The President’s office reports investments in AIDS programs that include more than doubling the Ryan White CARE money, a 26% increase in research funds and a 33% hike in prevention money. It also cites strides in areas ranging from blood safety and consumer protection to drug development and housing, as well as a presidential directive requiring every federal employee to receive comprehensive AIDS training.

But critics say that is not enough to combat an epidemic that international health officials say has infected more than 22 million people globally. They note the mandatory workplace training was reduced to voluntary status after conservatives complained. And if the gay population once regarded Hattoy as a symbol of the Administration’s concern about AIDS, he is now a symbol of its neglect.

“Bob Hattoy didn’t fall from grace. He was never in grace in the first place. Mr. Clinton was full of hot air from the very beginning and making a lot of promises and keeping none of them,” said Larry Kramer, playwright and gay activist. “What they have effectively done is taken away his soapbox. . . . He isn’t in the loop anymore. I think they just humor him. We have lost our most powerful spokesman.”

But Hattoy presses on. He is a sought-after speaker at AIDS fund-raisers and conferences around the country, taking his message to the nation, even if the Administration won’t. When the AIDS workplace training was scaled back, he called the White House AIDS office and left the following message for anyone who answered: “Wimps! Wimps! Wimps!”

“I still make those phone calls. I still bring up AIDS all the time. I don’t know what impact I have, but I can’t let it go unaddressed. That’s been my problem.” He laughs. “Forgotten, but not gone.”

*

The restaurant door opens and Hattoy walks in from the steaming humidity, breathless. He has been summoned by the White House to advise them about a Presidential Advisory Council on AIDS they are about to appoint, 2 1/2 years after Clinton took office.

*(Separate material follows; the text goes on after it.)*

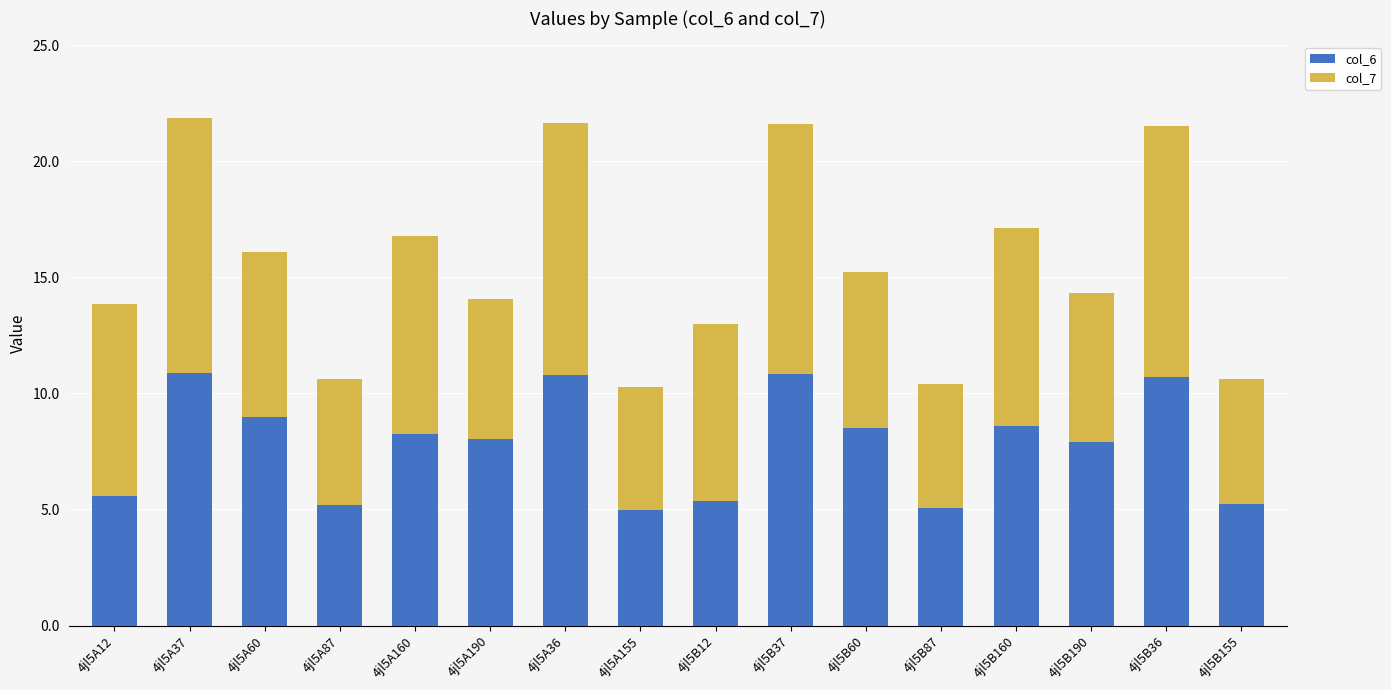

The col_6 series shows 5.2 at 4jl5B155. True or false?

True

It would be another panel like those named by Bush and Reagan to advise the President on AIDS. Hattoy would not only be a member, but would also help select a chairman.

Many in the gay and AIDS communities see yet another presidential commission as so much hot air. What is needed to fight this plague is not more study, they reason, but more action on the recommendations of commissions past. They note the convenient timing--movement on the AIDS front as the 1996 election approaches and the gay population’s dissatisfaction with Clinton is increasingly vocal.

No matter, said Hattoy, this is progress.

“I think certain people at the White House have realized it’s going to be reelection time soon and a lot of these constituency groups are not happy and we better start doing things,” he said. “I don’t care what motivates politicians. I care about results. Save people with AIDS. Get the money for research. Just do it.”

It does not escape him that Elizabeth Glaser might be serving beside him on the commission had she lived long enough. He looks every day at the photograph of the two of them side by side on the convention platform and the sense of urgency overwhelms him. In his eyes, in these circles, he is all that’s left to carry on.

“She’s dead, so I feel more of a responsibility to keep up the pressure. If I drop dead, some other activist will pick up the blow horn and they will continue to be hounded until they do the right thing,” he said. “I’m sorry if they don’t like it, but if they don’t like it, they should do something about it. About AIDS, not about me.”